_Instrucción_
Extrae sin cambios del relato del viaje a Leshan que aparece abajo el fragmento que va desde "El día amaneció" hasta "en nuestro sentido.", ambos incluidos.

====== Texto de la página

El día amaneció gris, muy gris y cuando emprendimos camino a la estación de autobuses se desencadenó el diluvio. Bajo un cielo que, literalmente se desplomaba sobre nuestras cabezas, llegamos a la estación sobre las 8:30 horas. Los controles de seguridad fueron sencillos y tampoco nos costó demasiado encontrar la cola correcta para el autobús que nos tenía que llevar a Leshan.
Ya en camino, y cuando parecía que el destino se apiadaba de nosotros pues había dejado por fin de llover, un monumental atasco en la autopista nos tiene más de una hora completamente inmóviles. Dado que por el sentido contrario los vehículos circulan con normalidad, suponemos que se trata de un accidente o una avería que ha bloqueado el camino en nuestro sentido.
Durante esa hora asistimos a una gratuita lección del más puro estoicismo zen, sin inmutarse, sin que nadie se ponga nervioso –a excepción de nosotros, claro-, todo el mundo se organiza para hacer más llevadera la espera. Salimos a la carretera y se montan corrillos donde algunos comen, otros fuman, incluso aparece algún mazo de cartas… simplemente se trata de pasar el tiempo.
Y el tiempo pasa, y tan sorpresivamente como se hizo el atasco, éste se deshace y a buena marcha llegamos hasta Leshan. Al bajar del autobús, numerosas manos nos indican y señalan las minivans que, por 5 Y, nos conducirán hasta la entrada misma del recinto que aloja al gran Buda.
El tiempo se mantiene inestable, ahora llueve, ahora no, lo que no nos impide disfrutar del camino y la visita. El paseo por el monte Lingyun es extremadamente agradable, se trata de emprender una ligera ascensión en la que se suceden las estatuas budistas, edificaciones religiosas, tumbas, cascadas y escaleras, muchas escaleras, pero cuando finalmente se llega hasta el Buda, se desvanece cualquier inconveniente, es absolutamente impresionante..jpg)
Y lo es casi tanto como la cola de personas que están dispuestas a esperar para bajar los 250 peldaños de la escalera que, zigzaegando, conduce desde la cabeza hasta los pies de la estatua.

============
====== Entradas proporcionadas

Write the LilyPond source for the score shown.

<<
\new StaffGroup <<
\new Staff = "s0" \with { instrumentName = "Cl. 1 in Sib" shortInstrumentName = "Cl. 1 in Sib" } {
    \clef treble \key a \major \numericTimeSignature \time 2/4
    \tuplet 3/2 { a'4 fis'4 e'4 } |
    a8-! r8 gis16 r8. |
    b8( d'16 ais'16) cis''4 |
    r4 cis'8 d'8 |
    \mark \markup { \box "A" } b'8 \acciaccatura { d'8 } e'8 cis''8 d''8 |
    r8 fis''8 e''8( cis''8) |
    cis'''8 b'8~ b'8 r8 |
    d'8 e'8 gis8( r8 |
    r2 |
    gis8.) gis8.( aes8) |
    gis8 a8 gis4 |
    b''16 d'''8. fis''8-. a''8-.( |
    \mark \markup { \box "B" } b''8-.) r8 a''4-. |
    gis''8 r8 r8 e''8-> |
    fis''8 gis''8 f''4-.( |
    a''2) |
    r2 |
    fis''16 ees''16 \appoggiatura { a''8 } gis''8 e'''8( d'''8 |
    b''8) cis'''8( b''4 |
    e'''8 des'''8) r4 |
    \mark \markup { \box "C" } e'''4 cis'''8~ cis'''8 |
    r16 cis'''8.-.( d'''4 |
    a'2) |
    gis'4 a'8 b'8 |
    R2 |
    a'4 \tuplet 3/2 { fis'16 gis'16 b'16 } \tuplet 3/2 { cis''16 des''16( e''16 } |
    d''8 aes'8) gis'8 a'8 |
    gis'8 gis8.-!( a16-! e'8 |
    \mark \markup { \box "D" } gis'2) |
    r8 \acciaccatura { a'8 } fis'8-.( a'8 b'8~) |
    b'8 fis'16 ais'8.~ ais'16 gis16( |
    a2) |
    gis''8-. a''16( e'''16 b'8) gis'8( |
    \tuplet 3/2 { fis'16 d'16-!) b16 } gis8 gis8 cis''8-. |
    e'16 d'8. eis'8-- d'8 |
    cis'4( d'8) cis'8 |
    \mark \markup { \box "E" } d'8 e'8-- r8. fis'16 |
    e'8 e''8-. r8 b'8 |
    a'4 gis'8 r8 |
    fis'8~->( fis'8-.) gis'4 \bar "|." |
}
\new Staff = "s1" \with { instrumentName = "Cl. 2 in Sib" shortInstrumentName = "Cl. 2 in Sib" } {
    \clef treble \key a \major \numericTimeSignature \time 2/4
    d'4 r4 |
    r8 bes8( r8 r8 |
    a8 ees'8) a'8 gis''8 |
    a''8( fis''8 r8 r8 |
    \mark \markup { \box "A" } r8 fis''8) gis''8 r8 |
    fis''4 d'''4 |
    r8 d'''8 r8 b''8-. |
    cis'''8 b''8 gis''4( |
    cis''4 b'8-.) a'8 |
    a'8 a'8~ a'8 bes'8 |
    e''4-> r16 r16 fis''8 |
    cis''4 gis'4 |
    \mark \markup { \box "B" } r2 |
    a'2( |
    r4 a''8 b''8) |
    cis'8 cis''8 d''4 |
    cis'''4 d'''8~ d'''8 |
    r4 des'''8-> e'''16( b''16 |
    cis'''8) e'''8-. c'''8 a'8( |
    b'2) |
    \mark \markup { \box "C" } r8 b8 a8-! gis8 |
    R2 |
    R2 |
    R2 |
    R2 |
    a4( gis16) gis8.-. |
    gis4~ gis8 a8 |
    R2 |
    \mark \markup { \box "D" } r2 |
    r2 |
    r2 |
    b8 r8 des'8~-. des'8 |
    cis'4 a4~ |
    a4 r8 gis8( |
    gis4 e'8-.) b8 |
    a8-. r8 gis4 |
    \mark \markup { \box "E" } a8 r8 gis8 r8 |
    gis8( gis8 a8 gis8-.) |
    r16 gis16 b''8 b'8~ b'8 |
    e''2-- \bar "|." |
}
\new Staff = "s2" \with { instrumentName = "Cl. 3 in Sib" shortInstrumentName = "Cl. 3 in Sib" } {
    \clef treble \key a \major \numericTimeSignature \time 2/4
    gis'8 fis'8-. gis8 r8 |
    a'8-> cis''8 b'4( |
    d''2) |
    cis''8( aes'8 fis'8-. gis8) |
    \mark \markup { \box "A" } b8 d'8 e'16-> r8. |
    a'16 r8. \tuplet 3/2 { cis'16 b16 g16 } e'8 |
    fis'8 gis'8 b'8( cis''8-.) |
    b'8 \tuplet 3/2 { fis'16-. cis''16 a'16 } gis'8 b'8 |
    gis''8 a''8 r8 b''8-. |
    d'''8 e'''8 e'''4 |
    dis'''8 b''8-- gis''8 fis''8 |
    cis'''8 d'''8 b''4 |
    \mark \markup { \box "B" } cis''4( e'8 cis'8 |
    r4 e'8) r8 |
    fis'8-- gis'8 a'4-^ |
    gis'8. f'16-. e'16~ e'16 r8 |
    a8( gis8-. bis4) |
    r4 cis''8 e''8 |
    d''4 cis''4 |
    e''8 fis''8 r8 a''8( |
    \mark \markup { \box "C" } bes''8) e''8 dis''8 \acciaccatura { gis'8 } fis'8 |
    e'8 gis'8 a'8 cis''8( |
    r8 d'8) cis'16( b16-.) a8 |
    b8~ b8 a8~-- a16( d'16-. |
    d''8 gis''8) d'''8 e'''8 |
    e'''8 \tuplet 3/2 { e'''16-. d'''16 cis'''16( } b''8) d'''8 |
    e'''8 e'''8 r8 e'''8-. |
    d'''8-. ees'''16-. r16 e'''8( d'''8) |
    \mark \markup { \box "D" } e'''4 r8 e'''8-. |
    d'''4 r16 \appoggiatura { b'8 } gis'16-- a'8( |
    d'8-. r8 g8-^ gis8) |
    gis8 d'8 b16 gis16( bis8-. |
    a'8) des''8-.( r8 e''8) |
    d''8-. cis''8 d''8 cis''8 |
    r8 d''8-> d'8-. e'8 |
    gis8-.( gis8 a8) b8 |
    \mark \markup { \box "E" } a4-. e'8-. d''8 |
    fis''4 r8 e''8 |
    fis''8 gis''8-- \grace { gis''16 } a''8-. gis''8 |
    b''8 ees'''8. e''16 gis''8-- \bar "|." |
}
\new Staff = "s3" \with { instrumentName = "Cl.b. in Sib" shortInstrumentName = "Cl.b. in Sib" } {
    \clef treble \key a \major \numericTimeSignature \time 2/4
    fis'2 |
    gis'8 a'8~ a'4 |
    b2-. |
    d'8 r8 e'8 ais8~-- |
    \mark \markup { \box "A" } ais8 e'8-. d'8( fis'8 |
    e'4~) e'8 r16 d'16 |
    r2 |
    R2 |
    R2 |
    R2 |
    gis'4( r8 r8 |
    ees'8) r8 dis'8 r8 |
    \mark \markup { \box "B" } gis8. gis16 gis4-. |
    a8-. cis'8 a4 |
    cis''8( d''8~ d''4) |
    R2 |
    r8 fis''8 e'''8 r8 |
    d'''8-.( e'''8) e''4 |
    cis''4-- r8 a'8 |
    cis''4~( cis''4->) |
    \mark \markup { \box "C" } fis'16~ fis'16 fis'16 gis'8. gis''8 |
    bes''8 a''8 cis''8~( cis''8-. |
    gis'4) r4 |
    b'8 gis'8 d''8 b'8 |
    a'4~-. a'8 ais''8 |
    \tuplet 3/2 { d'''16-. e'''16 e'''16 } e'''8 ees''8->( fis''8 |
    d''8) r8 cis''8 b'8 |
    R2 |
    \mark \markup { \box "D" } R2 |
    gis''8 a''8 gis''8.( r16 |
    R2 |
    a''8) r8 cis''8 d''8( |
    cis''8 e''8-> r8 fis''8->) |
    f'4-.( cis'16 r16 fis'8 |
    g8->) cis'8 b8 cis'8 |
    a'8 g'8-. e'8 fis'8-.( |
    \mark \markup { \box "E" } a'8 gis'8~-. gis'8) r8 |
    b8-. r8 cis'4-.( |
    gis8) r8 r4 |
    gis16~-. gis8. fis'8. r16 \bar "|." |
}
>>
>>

============

_Solución del ejercicio_
El día amaneció gris, muy gris y cuando emprendimos camino a la estación de autobuses se desencadenó el diluvio. Bajo un cielo que, literalmente se desplomaba sobre nuestras cabezas, llegamos a la estación sobre las 8:30 horas. Los controles de seguridad fueron sencillos y tampoco nos costó demasiado encontrar la cola correcta para el autobús que nos tenía que llevar a Leshan.
Ya en camino, y cuando parecía que el destino se apiadaba de nosotros pues había dejado por fin de llover, un monumental atasco en la autopista nos tiene más de una hora completamente inmóviles. Dado que por el sentido contrario los vehículos circulan con normalidad, suponemos que se trata de un accidente o una avería que ha bloqueado el camino en nuestro sentido.